'Price Is Right' Model's $7.7 Million Legal Win Wiped Out
Thanks to bad jury instructions, a judge has ordered a new trial in Brandi Cochran's claims of pregnancy discrimination.
A Los Angeles Superior Court judge Tuesday granted a motion for a new trial over discrimination claims made by The Price Is Right model Brandi Cochran.
In November, Cochran scored a big win in her battle against producers FremantleMedia North America and The Price Is Right Productions. A jury awarded her more than $7.7 million after she successfully convinced them that she was discriminated against after becoming pregnant.
But thanks to bad jury instructions, the case is now going back to trial.
In the lawsuit, Cochran says she was fired from the game show after eight years as a model to hosts Bob Barker and Drew Carey.

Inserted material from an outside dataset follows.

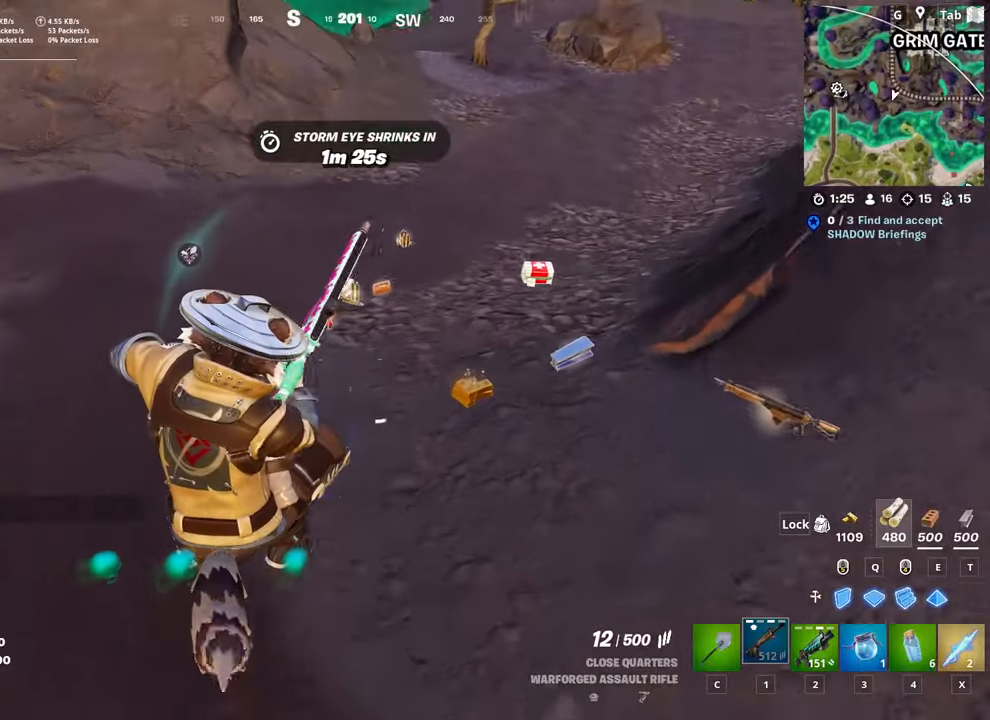
{"keys": ["w"], "mouse": ["wheel"], "mouse_move": "right", "events": [[84, "w", "down"], [417, "d", "up"], [451, "mouse_wheel", "down"]]}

After she got pregnant in 2007, she said she didn't tell her co-workers at first because she was concerned about the ramifications. Eventually, she couldn't hide it, and she says that the producers then treated her differently and gave her less work, causing stress that led to health issues for her and her child.
Producers wanted the judge to toss the $7.7 million win and enter a verdict in their favor because Cochran allegedly had failed to prove they knew of her pregnancy-related depression, and they couldn't have discriminated against her based on the condition if they weren't aware of it. They also said there was no substantial evidence that her pregnancy was the reason they didn't rehire her.
The judge rejected all this, saying, "The evidence established that Defendants discriminated against Plaintiff, terminating her on the grounds of her prior pregnancy and complications. ... The evidence is sufficient to support the verdict."
But the producers made an escape from the verdict thanks to what Judge Kevin Brazile said to the jury before they deliberated.
After Cochran won her trial, the California Supreme Court made a decision about jury instructions in a mixed-motive discrimination case. Judges need to instruct the jury that discrimination is not just a "motivating factor/reason" for termination but a "substantial motivating factor/reason."
In the Cochran case, the judge failed to issue this "substantial" guidance despite a request from the defendants.
"The instruction error cannot be considered harmless," Brazile wrote in Tuesday's ruling. "Of central importance to the case was the weight given to discriminatory intent and whether that intent need only be of a mere motivating factor or a substantial factor. Given this central dispute, the failure to give the proper instruction regarding substantial factor cannot be considered harmless, and a new trial must be granted."